Non-linear effects in momentum transport (i.e., flow) equations can arise from a variety of physical mechanisms, such as inertial effects or non-Newtonian rheological behaviors. For instance, inertia terms in the Navier-Stokes equations are important in various applications such as flows in highly permeable media, fractured rocks, canopies, urban canyons or near well injections. Non- Newtonian rheologies feature non-linear or history-dependent relationships between stress and shear rate, and/or yield stresses, and are commonly encountered in a number of varieties: polymer slugs for the remediation of NAPL-polluted aquifers, enhanced oil recovery (EOR), or to investigate subsurface properties; foams for the remediation of vadose zone environments; clay-based drilling muds; suspensions of solid particles for soil remediation or fracking.

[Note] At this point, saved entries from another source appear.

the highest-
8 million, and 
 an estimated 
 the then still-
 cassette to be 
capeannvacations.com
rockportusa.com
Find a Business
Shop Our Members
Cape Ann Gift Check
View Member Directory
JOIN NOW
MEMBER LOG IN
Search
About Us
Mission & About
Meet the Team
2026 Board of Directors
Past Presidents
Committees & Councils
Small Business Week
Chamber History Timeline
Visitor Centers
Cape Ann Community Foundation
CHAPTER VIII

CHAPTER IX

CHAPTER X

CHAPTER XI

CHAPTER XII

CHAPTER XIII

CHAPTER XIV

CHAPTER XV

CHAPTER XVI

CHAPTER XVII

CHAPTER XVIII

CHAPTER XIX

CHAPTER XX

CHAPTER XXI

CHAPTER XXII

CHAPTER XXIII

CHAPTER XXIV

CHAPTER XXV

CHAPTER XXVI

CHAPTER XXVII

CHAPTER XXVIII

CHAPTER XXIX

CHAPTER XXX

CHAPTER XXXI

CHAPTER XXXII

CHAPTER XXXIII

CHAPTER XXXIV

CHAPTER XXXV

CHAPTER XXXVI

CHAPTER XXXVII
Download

The non-linear effects associated with such flows, combined with the complexity of the multi-scale heterogeneous structure of the subsurface, make it extremely challenging to model them accurately at the macro-scale. On the other hand, understanding pore-scale flows and the relationship between the various scales of the problem requires accurate simulations (molecular or quasi-molecular, meso-scale approaches, effective boundary conditions such as slip conditions for polymer flows, continuum approaches) performed in realistic structures. Advances in the field further require the development of experiments at the corresponding scales (pore, Darcy, field), along with novel visualization and imaging techniques (e.g. PIV, photon microscopy, tomography). Finally, the interpretation of pore/fracture scale results in terms of macro-scale models and effective properties challenges all upscaling techniques and homogenization paradigms, which must be adapted and improved. Consequently, how non-linear effects impact the flow in porous/fractured media, and how it is beneficial to applications, are still open questions.

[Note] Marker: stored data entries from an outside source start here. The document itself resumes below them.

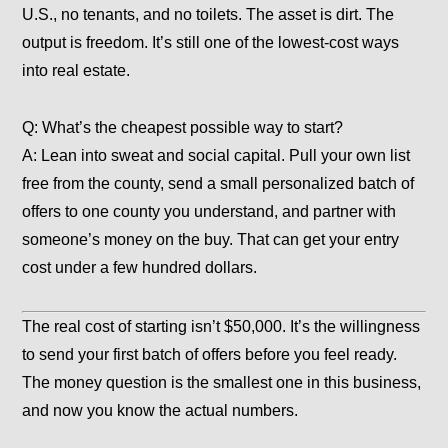
U.S., no tenants, and no toilets. The asset is dirt. The
output is freedom. It’s still one of the lowest-cost ways
into real estate.
Q: What’s the cheapest possible way to start?
A: Lean into sweat and social capital. Pull your own list
free from the county, send a small personalized batch of
offers to one county you understand, and partner with
someone’s money on the buy. That can get your entry
cost under a few hundred dollars.
The real cost of starting isn’t $50,000. It’s the willingness
to send your first batch of offers before you feel ready.
The money question is the smallest one in this business,
and now you know the actual numbers.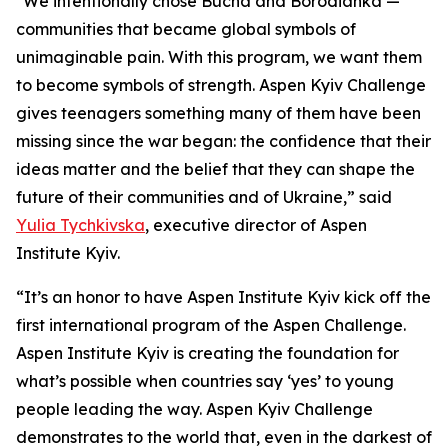
"We intentionally chose Bucha and Borodianka —
communities that became global symbols of
unimaginable pain. With this program, we want them
to become symbols of strength. Aspen Kyiv Challenge
gives teenagers something many of them have been
missing since the war began: the confidence that their
ideas matter and the belief that they can shape the
future of their communities and of Ukraine,” said
Yulia Tychkivska
, executive director of Aspen
Institute Kyiv.
“It’s an honor to have Aspen Institute Kyiv kick off the
first international program of the Aspen Challenge.
Aspen Institute Kyiv is creating the foundation for
what’s possible when countries say ‘yes’ to young
people leading the way. Aspen Kyiv Challenge
demonstrates to the world that, even in the darkest of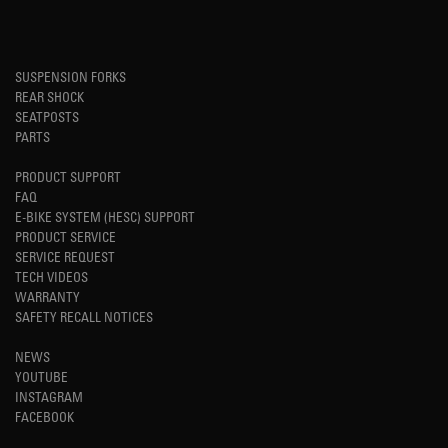
SUSPENSION FORKS
REAR SHOCK
SEATPOSTS
PARTS
PRODUCT SUPPORT
FAQ
E-BIKE SYSTEM (HESC) SUPPORT
PRODUCT SERVICE
SERVICE REQUEST
TECH VIDEOS
WARRANTY
SAFETY RECALL NOTICES
NEWS
YOUTUBE
INSTAGRAM
FACEBOOK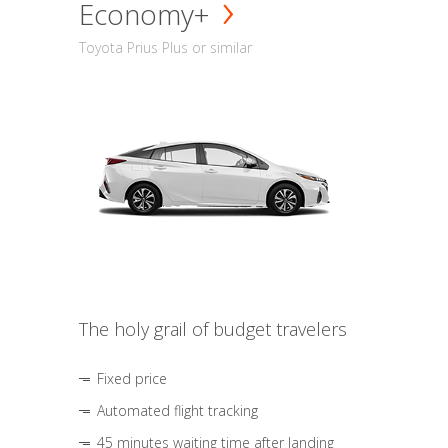
Economy+
Toyota Prius Plus or similar
The holy grail of budget travelers
Fixed price
Automated flight tracking
45 minutes waiting time after landing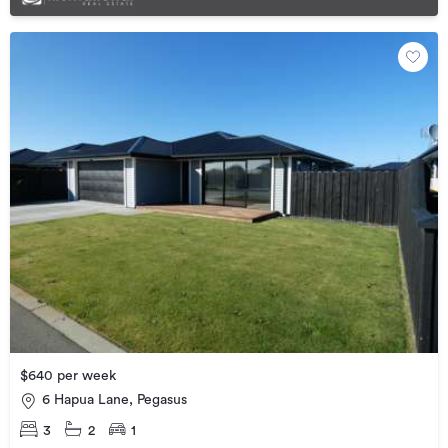
$640 per week
6 Hapua Lane, Pegasus
3
2
1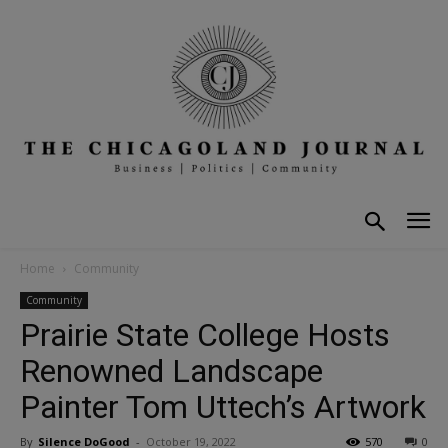
Home
Community
Community
Prairie State College Hosts
Renowned Landscape
Painter Tom Uttech’s Artwork
By
Silence DoGood
-
October 19, 2022
570
0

We welcome contributions addressing the impact of non-linearities in the flow equations on single- or multiphase flows in porous media, based on theoretical/numerical studies, laboratory experiments, or macro-scale/field investigations, and over a broad range of scales and applications. Topics may include, among others, rheological studies, characterization of flow behavior through porous and fractured media, impact of the rheology on solute transport, estimation of medium properties through upscaling procedures, and field applications such as aquifer/soil/vadose zone remediation, EOR, and fracking. Discussions on improved modeling and investigation strategies are also encouraged.